Consider the objective for Matrix Factorization: $$f(W,H) = \frac 12 \|X - WH\|_F^2 \to \min,$$ where $X \in \mathbb R^{n \times m}$ is given and $W \in \mathbb R^{n \times k}$, $H \in \mathbb R^{k \times m}$ are required to find.
Two questions:
- Is there a simple representation of $\nabla^2 f$? It should be a matrix of size $(nk + km) \times (nk + km)$, which stores $\frac {\partial^2 f} {\partial W_{ij} \partial W_{kl}}$, $\frac {\partial^2 f} {\partial W_{ij} \partial H_{kl}}$, $\frac {\partial^2 f} {\partial H_{ij} \partial H_{kl}}$ for all $i,j,k,l$.
For gradients, there are simple formulae: \begin{align*} \nabla f_W &= -X H^\top + W H H^\top \\ \nabla f_H &= -W^\top X + W^\top W H, \end{align*} which are not hard to obtain by expanding the Frobenius norm using the inner product. For Hessian, I don't know one: I tried to do this, it's doable, but intermediate results are a complete mess.

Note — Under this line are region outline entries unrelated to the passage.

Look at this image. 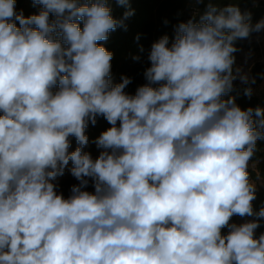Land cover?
Segmentation results:
<instances>
[{
    "label": "clouds",
    "instance_id": "clouds-1",
    "mask_svg": "<svg viewBox=\"0 0 264 264\" xmlns=\"http://www.w3.org/2000/svg\"><path fill=\"white\" fill-rule=\"evenodd\" d=\"M15 3L0 0V264H264L258 221L229 223L254 215L247 169L264 109L223 98L241 71L234 42L264 19L209 0L171 46L166 35L151 45L132 96L98 43L123 25L107 0H33L41 11L28 17ZM97 116L111 127L94 160L83 148ZM69 161L80 184L64 198L51 181Z\"/></svg>",
    "mask_w": 264,
    "mask_h": 264
},
{
    "label": "trees",
    "instance_id": "trees-1",
    "mask_svg": "<svg viewBox=\"0 0 264 264\" xmlns=\"http://www.w3.org/2000/svg\"><path fill=\"white\" fill-rule=\"evenodd\" d=\"M209 0H129L127 6H122L117 0H107V6L111 9V15L122 20L123 25L111 31L108 39L98 42L111 52V82L118 84L122 82V77L130 78V83L125 87L124 92L134 96L138 87L145 85L148 81L145 79V70L151 66L148 60V54L151 50V45L158 41L161 37L169 38V46L176 36V27L180 23H186L193 20L195 23L200 22V16L203 14ZM219 7L228 4H234L241 9L242 13L248 14V22L255 25L260 20L264 19V0H212ZM41 5L34 4L33 0H16L15 10L17 13L22 12L25 17L33 14H38L41 11ZM131 11L132 15L124 17V13ZM50 19L54 16L50 15ZM17 27L19 22L15 21ZM81 28L83 21H78ZM256 34L253 31L246 39H237L234 44L238 49L233 55L235 57L234 69H236L237 54L241 51H255L258 46L252 37ZM253 69V75L256 78L254 83L249 85L255 86L263 83V87L258 93L246 94V89H250L249 85H240L236 79L233 80V88L223 98L226 100L230 97L234 98L235 103L241 109L249 107L255 109L257 107L264 109V66ZM153 87H158V84H153ZM59 85L53 88V92L57 91ZM3 113L0 112V115ZM255 115L253 120L257 121ZM119 123V122H118ZM111 125L103 116L96 117V123L92 124L89 121L85 129V135L88 137V144L84 146L83 151L90 153L95 160L104 149L99 148L96 144L100 134L110 128ZM70 148L69 152L75 151L79 144L74 136L69 137ZM72 163L65 167L63 175L57 176L52 183L55 184V191L62 194L64 198L71 195V188L79 185L80 181L71 174ZM250 182L255 185V199L252 201L253 216L248 217L250 221H258L259 227L255 229V238H259L264 234V218L255 215L261 208H264V139L256 142L254 155L248 162ZM88 185L83 189L89 192H94V185L91 178ZM241 217V216H240ZM230 224H236L234 217H231ZM237 225V224H236ZM230 229L225 227L221 230L222 235H227Z\"/></svg>",
    "mask_w": 264,
    "mask_h": 264
},
{
    "label": "rangeland",
    "instance_id": "rangeland-1",
    "mask_svg": "<svg viewBox=\"0 0 264 264\" xmlns=\"http://www.w3.org/2000/svg\"><path fill=\"white\" fill-rule=\"evenodd\" d=\"M252 40L257 43V50L255 51H241L237 54L236 58V68H239L241 71L237 75L236 81L240 85H249L250 83H254L256 78L253 75V69L264 66V30L256 32V34L252 37ZM240 75H247V82L242 81L239 77ZM263 87V83H260L255 86L249 85L252 93H258L259 90ZM234 221L237 225H241L246 222H250L248 217H240L239 215H233Z\"/></svg>",
    "mask_w": 264,
    "mask_h": 264
}]
</instances>
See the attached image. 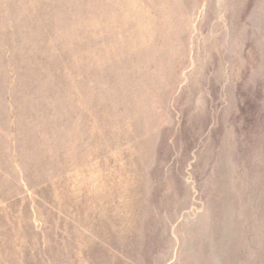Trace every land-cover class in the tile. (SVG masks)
<instances>
[{
    "label": "rangeland",
    "instance_id": "obj_1",
    "mask_svg": "<svg viewBox=\"0 0 264 264\" xmlns=\"http://www.w3.org/2000/svg\"><path fill=\"white\" fill-rule=\"evenodd\" d=\"M0 264H264V0H0Z\"/></svg>",
    "mask_w": 264,
    "mask_h": 264
}]
</instances>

- (What I really need) Is there a simple way to compute the smallest eigenvalue of $\nabla^2 f$? In the first place, I don't want to build $\nabla^2 f$ if possible, since it's a bit too large, and I'm not sure I'll be able to find the smallest eigenvalue quickly. At the very least, is there a way to work with a smaller matrix instead? It's also guaranteed that all elements of $X,W,H$ are nonnegative.
From your formula, we can see that $$ \frac{\partial f}{\partial W_{ij}} = -X^i (H^j)^T + W^i H (H^j)^T,\\ \frac{\partial f}{\partial H_{ij}} = -(W_i)^TX_j + W_i^T W (H_j), $$ where $M^i$ denotes the $i$th row of $M$ and $M_i$ the $i$th column. Thus, we have $$ \frac{\partial^2 f}{\partial W_{kl}\partial W_{ij}} = \delta_{ik} H^l (H^j)^T. $$ The mixed partial is a bit trickier. We find that $$ \frac{\partial^2 f}{\partial H_{kl}\partial W_{ij}} = -\delta_{jl}X_{ij} + W_{ik}H_{lj} + \delta_{jk}W^iH_l, $$ Finally, we have $$ \frac{\partial^2 f}{\partial H_{kl}\partial H_{ij}} = \delta_{jl} W_i^TW_k. $$
With that, we can build $M = \nabla_W^2 f$: we have $$ M = \sum_{i,k = 1}^n\sum_{j,l = 1}^k (e_j \otimes e_i)(e_l \otimes e_k)^T\delta_{ik} H^l (H^j)^T \\ = \sum_{i = 1}^n\sum_{j,l = 1}^k (e_j \otimes e_i)(e_l^T \otimes e_i^T) H^l (H^j)^T \\ = \sum_{i = 1}^n\sum_{j,l = 1}^k (e_j \otimes e_i)(e_l^T \otimes e_i^T) e_l^TH H^T e_j \\ = \sum_{i = 1}^n\sum_{j,l = 1}^k (e_je_l^TH H^T e_je_l^T) \otimes (e_ie_i^T) \\ = \sum_{j,l = 1}^k ([H H^T]_{lj}e_je_l^T) \otimes I_n \\ = (HH^T) \otimes I_n. $$ I suspect that similar computations can be made for the remaining Hessian blocks.